**Work instruction 1:** In the Childers text, whom did Childers succeed as mayor of Clarksville?
**Work instruction 2:** Reproduce the Childers text from "In 1901, Childers" up to and including "1898 to 1900.".

In 1901, Childers and other surviving veterans of the 1st Tennessee Volunteer Infantry Regiment were honored at the Tennessee State Capitol. The event was attended by President William McKinley, Governor Benton McMillin, and Bishop Thomas F. Gailor.

==Political career==
===Government of Clarksville (1890–1902)===
Childers first entered elected politics as an alderman of Clarksville, Tennessee. He represented the second ward from 1890 to 1896, and again from 1898 to 1900.

In 1900, Childers was elected as the mayor of Clarksville, succeeding N. L. Carney. He served a singe two-year term before retiring to run for the State House in 1902; he was succeeded by W. B. Young.

===Tennessee House of Representatives (1903–1907)===
In 1902, Childers was elected to the Tennessee House of Representatives as a Democrat, taking office in 1903. During his tenure, he voted for legislation supporting racial segregation, school segregation, prohibition, and antitrust law. In April 1905, he voted to adopt the official flag of Tennessee. Childers was re-elected in 1904, but did not seek re-election in 1906.

===1908 U.S. House of Representatives election===

In 1908, Childers won the Democratic nomination for the U.S. House of Representatives in Tennessee's 6th congressional district, defeating incumbent John W. Gaines. In the general election, Childers' only opponent was Socialist Party candidate E. D. Morgan. In November 1908, Childers won the election in a landslide, receiving 97.29% of the vote. During the transition, Childers was offered the military post of state adjutant general and assumed command in February 1909. In accepting the position, Childers declined his seat in the U.S. House of Representatives. His successor, Jo Byrns, was chosen at a state party convention and assumed office at the beginning of the 61st United States Congress—the term Childers was elected to serve.

(Human keypoint data)
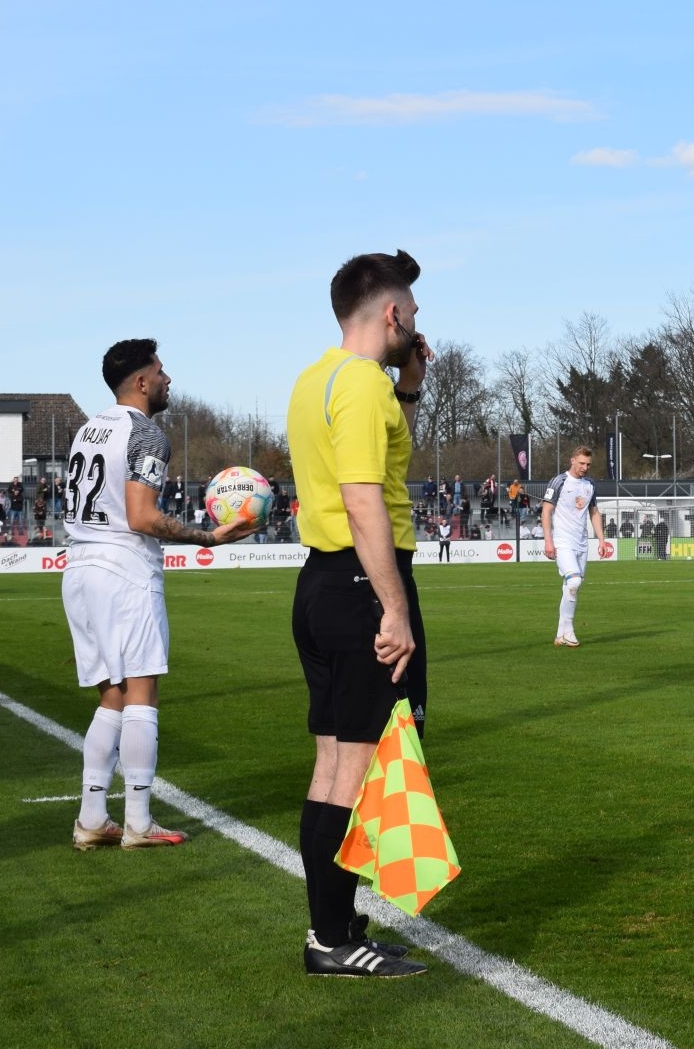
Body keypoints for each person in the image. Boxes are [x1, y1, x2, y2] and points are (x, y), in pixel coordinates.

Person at [284, 249, 431, 978]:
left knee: (333, 764)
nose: (418, 326)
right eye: (414, 314)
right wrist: (394, 609)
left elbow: (383, 461)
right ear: (392, 313)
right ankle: (331, 941)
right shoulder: (364, 385)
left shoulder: (317, 378)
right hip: (363, 587)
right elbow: (364, 496)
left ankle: (334, 926)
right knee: (363, 768)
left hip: (321, 583)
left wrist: (411, 387)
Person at [63, 338, 259, 855]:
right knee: (142, 694)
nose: (168, 379)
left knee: (112, 696)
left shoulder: (88, 429)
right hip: (123, 569)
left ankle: (91, 819)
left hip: (79, 566)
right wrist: (208, 537)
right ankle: (139, 822)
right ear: (141, 381)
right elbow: (142, 516)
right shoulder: (145, 432)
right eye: (161, 370)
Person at [542, 446, 606, 648]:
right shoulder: (559, 481)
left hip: (582, 543)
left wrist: (602, 540)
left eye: (588, 464)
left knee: (571, 587)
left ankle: (560, 634)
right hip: (563, 541)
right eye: (581, 463)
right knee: (574, 581)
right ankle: (569, 630)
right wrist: (548, 541)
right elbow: (546, 511)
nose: (585, 468)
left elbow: (594, 512)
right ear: (572, 461)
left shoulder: (590, 484)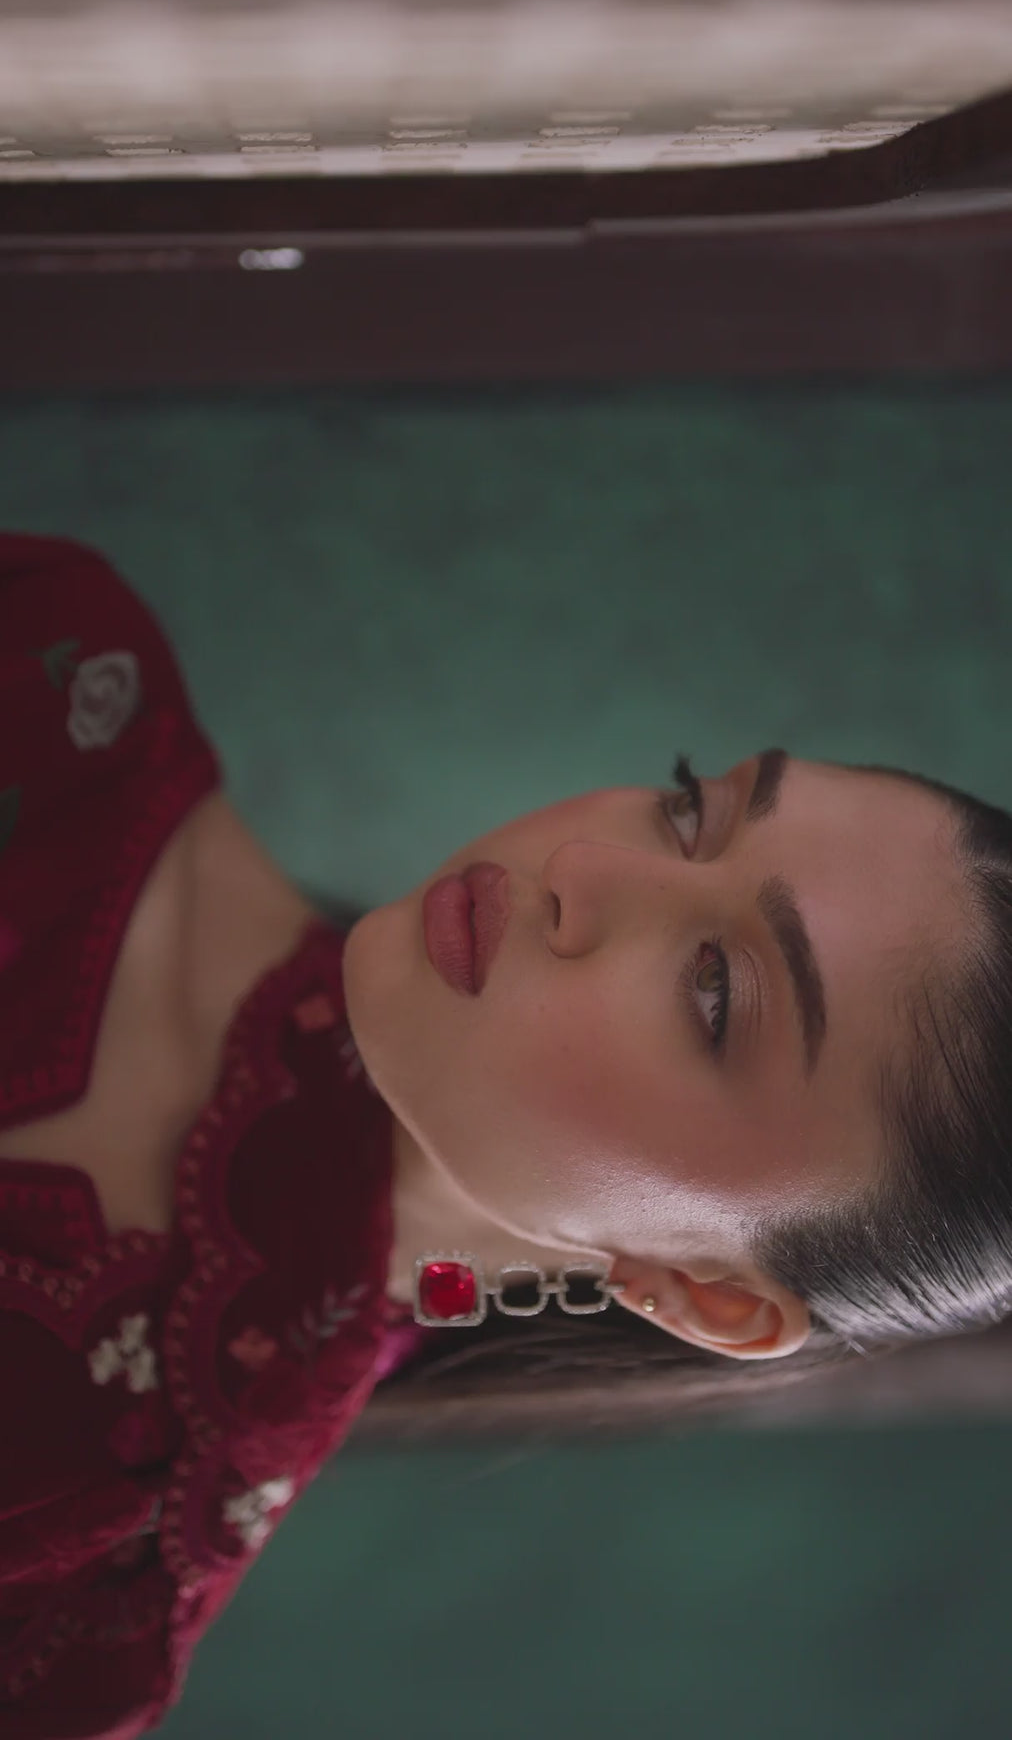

**Response 1:** N. L. Carney

**Response 2:**
In 1901, Childers and other surviving veterans of the 1st Tennessee Volunteer Infantry Regiment were honored at the Tennessee State Capitol. The event was attended by President William McKinley, Governor Benton McMillin, and Bishop Thomas F. Gailor.

==Political career==
===Government of Clarksville (1890–1902)===
Childers first entered elected politics as an alderman of Clarksville, Tennessee. He represented the second ward from 1890 to 1896, and again from 1898 to 1900.